Так и возник новый ритуал: с того самого дня у нас с отцом появился свой тайный язык. Мы сочиняли истории, в которых воплощались наши чувства и потребности, и строили свой мир. Иногда эти истории были самыми простыми и бытовыми. Когда я чем-то заслуживала его неодобрение, он выражал это в виде истории, например так: «Жил-был один человек, который очень любил свою дочку, но когда та пообещала не драться со своей няней и не сдержала обещание, он очень обиделся…» Постепенно у нас появились другие тайные способы коммуникации: когда я начинала плохо себя вести в обществе, в знак предупреждения отец прикладывал к носу указательный палец. Если мне надо было запомнить что-то важное, я семь раз ударяла себя пальцем по носу, каждый раз повторяя, что должна сделать, – этим методом я пользуюсь до сих пор. В нашем тайном мире для моей матери не было места. Так мы мстили ей за тиранию. Потом я узнала, что в вымышленном мире всегда можно укрыться; там я могу не только придвинуть кровать к окну, но и вылететь на кровати в окно и отправиться в тайное место, куда закрыт вход всем, даже моей матери, и где никто не сможет меня контролировать.

Я в пять лет

В начале 1990-х годов мой отец опубликовал три детских книги на основе классических текстов. Одной из них был пересказ «Шахнаме», «Книги царей» эпического поэта Фирдоуси. В предисловии к книге отец объясняет, что рассказывал эти истории нам, своим детям, когда нам было три-четыре года, и в дальнейшем продолжил наше обучение, знакомя нас с другими классическими шедеврами персидской литературы: «Маснави» Руми, «Гулистаном» и «Бустаном» Саади и баснями «Калила ва Димна». Он также пишет, что потом мы прочли эти книги уже сами. В предисловии он подчеркивает, что современные иранцы должны больше узнавать о своих предках и их ценностях, и в этом им поможет внимательное чтение «Шахнаме». Говорит, что счастлив, что посредством книги «мы видим, слышим и чувствуем в своем доме Иран; он согревает наши сердца…»

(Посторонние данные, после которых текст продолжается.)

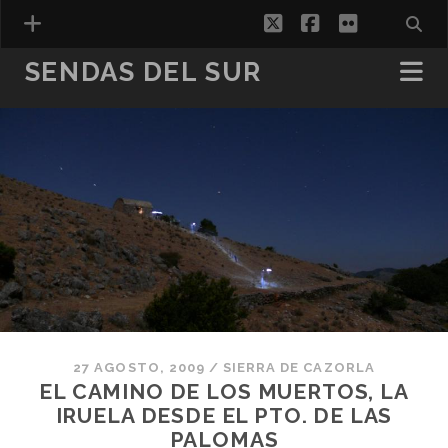
twitter
facebook
flickr
SENDAS DEL SUR
ESPAÑOL
27 AGOSTO, 2009
/
SIERRA DE CAZORLA
EL CAMINO DE LOS MUERTOS, LA
IRUELA DESDE EL PTO. DE LAS
PALOMAS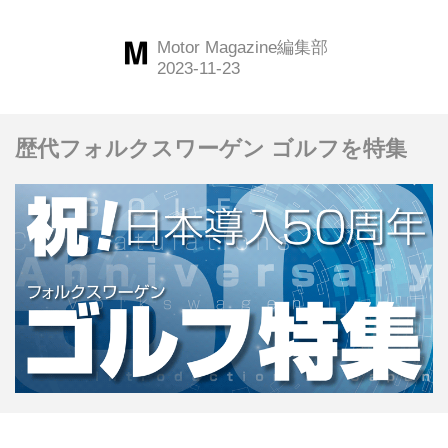
Motor Magazine編集部
歴代フォルクスワーゲン ゴルフを特集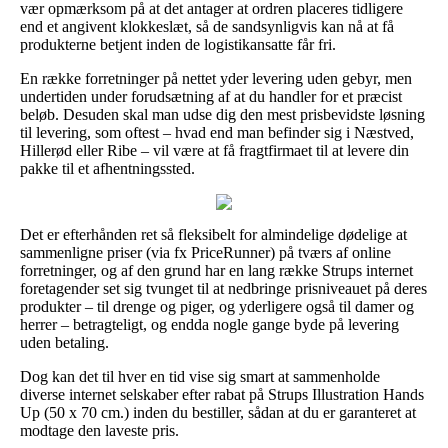
vær opmærksom på at det antager at ordren placeres tidligere
end et angivent klokkeslæt, så de sandsynligvis kan nå at få
produkterne betjent inden de logistikansatte får fri.
En række forretninger på nettet yder levering uden gebyr, men
undertiden under forudsætning af at du handler for et præcist
beløb. Desuden skal man udse dig den mest prisbevidste løsning
til levering, som oftest – hvad end man befinder sig i Næstved,
Hillerød eller Ribe – vil være at få fragtfirmaet til at levere din
pakke til et afhentningssted.
Det er efterhånden ret så fleksibelt for almindelige dødelige at
sammenligne priser (via fx PriceRunner) på tværs af online
forretninger, og af den grund har en lang række Strups internet
foretagender set sig tvunget til at nedbringe prisniveauet på deres
produkter – til drenge og piger, og yderligere også til damer og
herrer – betragteligt, og endda nogle gange byde på levering
uden betaling.
Dog kan det til hver en tid vise sig smart at sammenholde
diverse internet selskaber efter rabat på Strups Illustration Hands
Up (50 x 70 cm.) inden du bestiller, sådan at du er garanteret at
modtage den laveste pris.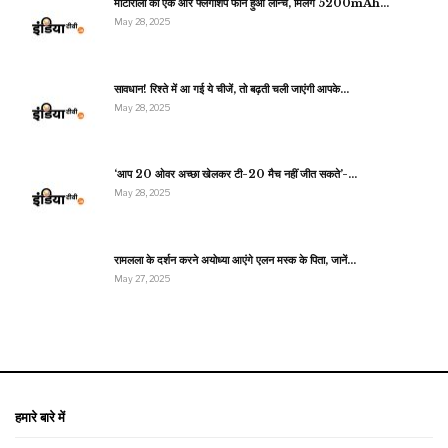
मोटोरोला का एक और फ्लैगशिप फोन हुआ लॉन्च, मिलेंगे 5200mAh…
May 28, 2025
सावधान! रिश्ते में आ गई ये चीजें, तो बढ़ती चली जाएंगी आपके…
May 28, 2025
‘आप 20 ओवर अच्छा खेलकर टी-20 मैच नहीं जीत सकते’-…
May 28, 2025
रामलला के दर्शन करने अयोध्या आएंगे एलन मस्क के पिता, जानें…
May 27, 2025
हमारे बारे में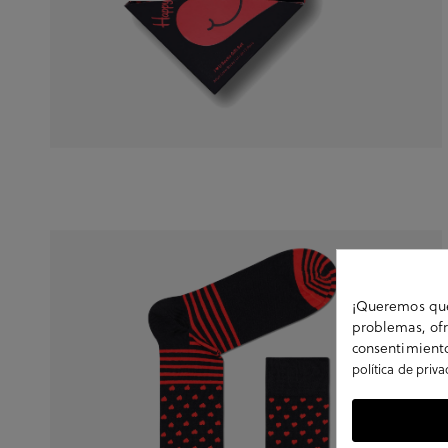
¡Queremos que 
problemas, ofr
consentimiento
política de priv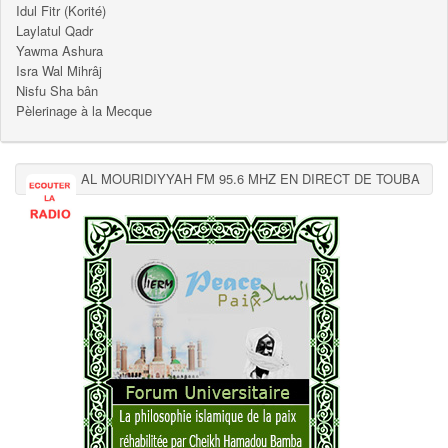
Idul Fitr (Korité)
Laylatul Qadr
Yawma Ashura
Isra Wal Mihrâj
Nisfu Sha bân
Pèlerinage à la Mecque
AL MOURIDIYYAH FM 95.6 MHZ EN DIRECT DE TOUBA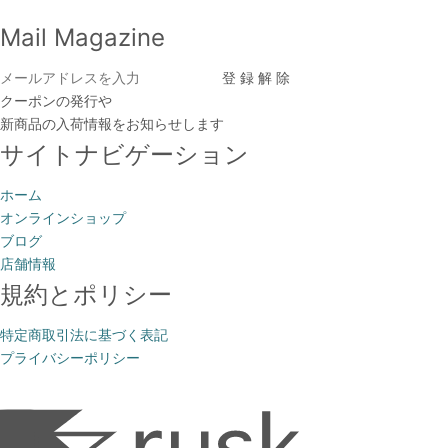
Mail Magazine
クーポンの発行や
新商品の入荷情報をお知らせします
サイトナビゲーション
ホーム
オンラインショップ
ブログ
店舗情報
規約とポリシー
特定商取引法に基づく表記
プライバシーポリシー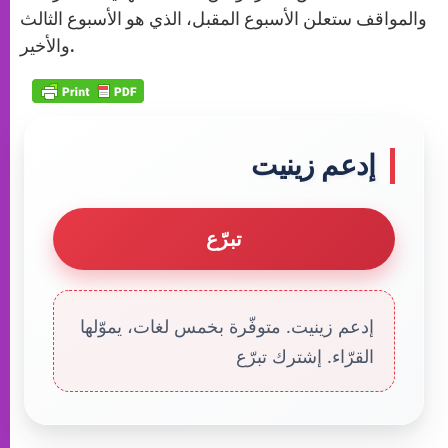
والمواقف ستعلن الأسبوع المقبل، الذي هو الأسبوع الثالث
والأخير.
إدعم زينيت
تبرّع
إدعم زينيت. متوفّرة بخمس لغات، يموّلها
القرّاء. إشترك تبرّع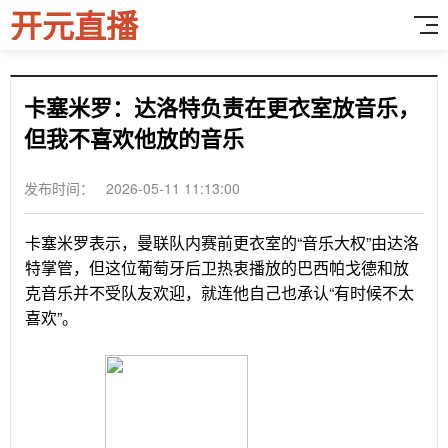
开元直播
卡塞米罗：达洛特负责在更衣室放音乐，
但我不喜欢他放的音乐
发布时间： 2026-05-11 11:13:00
卡塞米罗表示，曼联队内赛前更衣室的“音乐大权”由达洛
特掌管，但这位葡萄牙后卫热衷播放的巴西帕戈德和放
克音乐并不受队友欢迎，就连他自己也承认“有时候不太
喜欢”。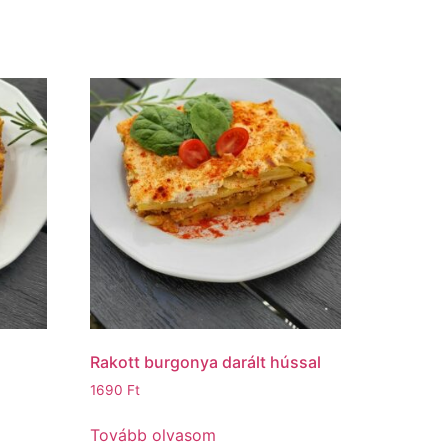
Rakott burgonya darált hússal
1690
Ft
Tovább olvasom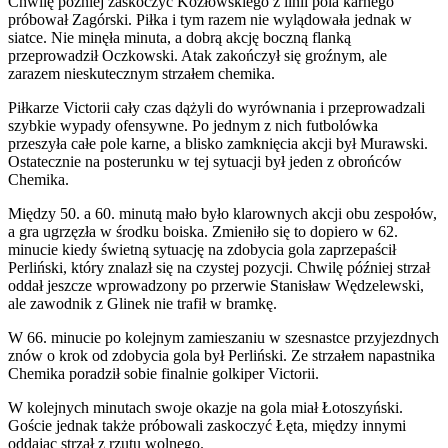
Chwilę później zaskoczyć Kozłowskiego z linii pola karnego
próbował Zagórski. Piłka i tym razem nie wylądowała jednak w
siatce. Nie minęła minuta, a dobrą akcję boczną flanką
przeprowadził Oczkowski. Atak zakończył się groźnym, ale
zarazem nieskutecznym strzałem chemika.
Piłkarze Victorii cały czas dążyli do wyrównania i przeprowadzali
szybkie wypady ofensywne. Po jednym z nich futbolówka
przeszyła całe pole karne, a blisko zamknięcia akcji był Murawski.
Ostatecznie na posterunku w tej sytuacji był jeden z obrońców
Chemika.
Między 50. a 60. minutą mało było klarownych akcji obu zespołów,
a gra ugrzęzła w środku boiska. Zmieniło się to dopiero w 62.
minucie kiedy świetną sytuację na zdobycia gola zaprzepaścił
Perliński, który znalazł się na czystej pozycji. Chwilę później strzał
oddał jeszcze wprowadzony po przerwie Stanisław Wędzelewski,
ale zawodnik z Glinek nie trafił w bramkę.
W 66. minucie po kolejnym zamieszaniu w szesnastce przyjezdnych
znów o krok od zdobycia gola był Perliński. Ze strzałem napastnika
Chemika poradził sobie finalnie golkiper Victorii.
W kolejnych minutach swoje okazje na gola miał Łotoszyński.
Goście jednak także próbowali zaskoczyć Łęta, między innymi
oddając strzał z rzutu wolnego.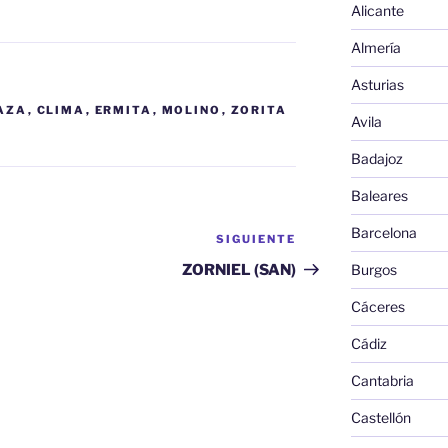
Alicante
Almería
Asturias
AZA
,
CLIMA
,
ERMITA
,
MOLINO
,
ZORITA
Avila
Badajoz
Baleares
Barcelona
SIGUIENTE
Siguiente
entrada
ZORNIEL (SAN)
Burgos
Cáceres
Cádiz
Cantabria
Castellón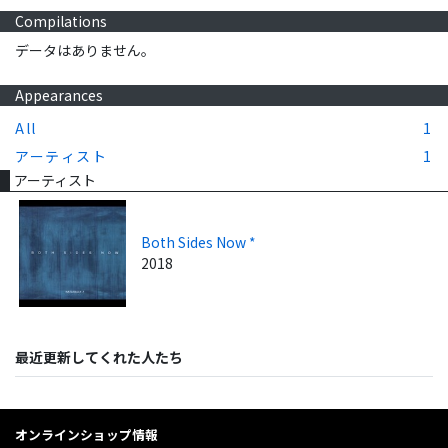
Compilations
データはありません。
Appearances
All
1
アーティスト
1
アーティスト
Both Sides Now *
2018
最近更新してくれた人たち
オンラインショップ情報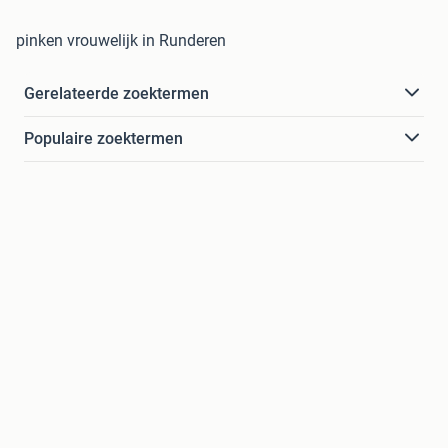
pinken vrouwelijk in Runderen
Gerelateerde zoektermen
Populaire zoektermen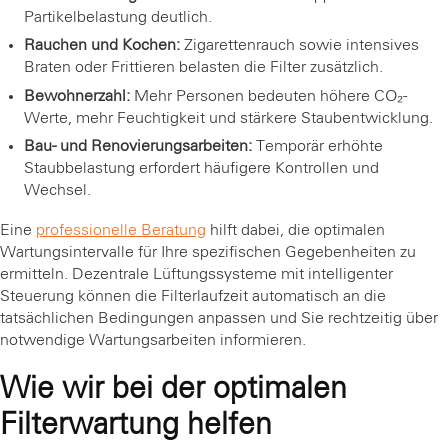
Partikelbelastung deutlich.
Rauchen und Kochen:
Zigarettenrauch sowie intensives
Braten oder Frittieren belasten die Filter zusätzlich.
Bewohnerzahl:
Mehr Personen bedeuten höhere CO₂-
Werte, mehr Feuchtigkeit und stärkere Staubentwicklung.
Bau- und Renovierungsarbeiten:
Temporär erhöhte
Staubbelastung erfordert häufigere Kontrollen und
Wechsel.
Eine
professionelle Beratung
hilft dabei, die optimalen
Wartungsintervalle für Ihre spezifischen Gegebenheiten zu
ermitteln. Dezentrale Lüftungssysteme mit intelligenter
Steuerung können die Filterlaufzeit automatisch an die
tatsächlichen Bedingungen anpassen und Sie rechtzeitig über
notwendige Wartungsarbeiten informieren.
Wie wir bei der optimalen
Filterwartung helfen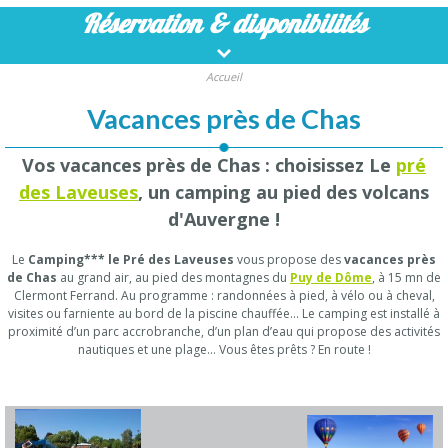
Réservation
& disponibilités
Accueil
Vacances près de Chas
Vos vacances près de Chas : choisissez Le
pré
des Laveuses
, un camping au pied des volcans
d'Auvergne !
Le
Camping*** le Pré des Laveuses
vous propose des
vacances près
de Chas
au grand air, au pied des montagnes du
Puy de Dôme
, à 15 mn de
Clermont Ferrand. Au programme : randonnées à pied, à vélo ou à cheval,
visites ou farniente au bord de la piscine chauffée… Le camping est installé à
proximité d’un parc accrobranche, d’un plan d’eau qui propose des activités
nautiques et une plage… Vous êtes prêts ? En route !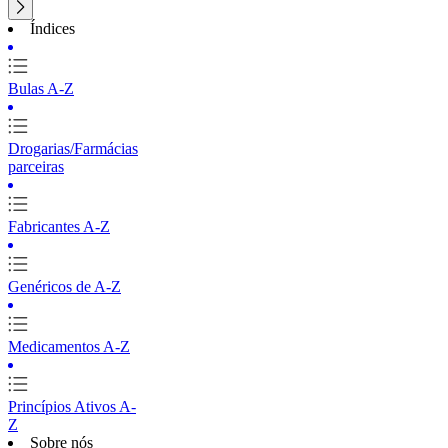
Índices
Bulas A-Z
Drogarias/Farmácias
parceiras
Fabricantes A-Z
Genéricos de A-Z
Medicamentos A-Z
Princípios Ativos A-
Z
Sobre nós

Когда отец говорил о Фирдоуси, голос его становился почтительным. Он учил нас, что к поэтам следует относиться с особым уважением, отличающимся от того уважения, с каким мы относимся к учителям и старшим. Как-то раз, когда я была очень маленькой – мне, наверно, было года четыре, – я попросила отца рассказать мне еще какую-нибудь историю, написанную «господином Фирдоуси». Никакой он не «господин», поправил меня отец. Он – поэт Фирдоуси. После этого я еще долго просила рассказывать истории поэта Фирдоуси. И мое первое представление об Иране сформировалось под влиянием отцовских пересказов «Шахнаме».

Сколько себя помню, родители и их друзья всегда говорили об Иране как о любимом, но непутевом сыне и постоянно спорили, рассуждая о его благополучии. С годами Иран стал для меня парадоксальной сущностью: с одной стороны, это было конкретное место, где я родилась и продолжала жить; я говорила по-персидски и ела иранскую еду. Вместе с тем Иран был чем-то мифическим, символом сопротивления и предательства и местом, взращивающим добродетели и ценности.

Для моей матери другой страны не существовало. Она иногда вспоминала места, где побывала, восхищалась ими, но Иран был ее домом. Отец постоянно размышлял и спорил о том, что значит быть иранцем, но для матери таких проблем не было. Некоторые вещи для нее были неоспоримы. Она впитала «иранство» с генами – оно передалось ей от предков, как красивые темные глаза, настолько темные, что казались черными, и светло-оливковая кожа. Она могла критиковать иранцев и неодобрительно относиться к некоторым членам своего клана, но в ее восприятии их недостатки не были связаны с Ираном.

Как все иранцы, мать уважала Фирдоуси, но презирала наше увлечение литературой, считая его напрасной тратой времени. Позже я нашла более интересное объяснение неприязни, которую она испытывала к литераторам: мне пришло в голову, что ей не хотелось иметь конкурентов. Она придумала свой мир и собственную мифологию и с неприятием относилась с тем, кто этим зарабатывал.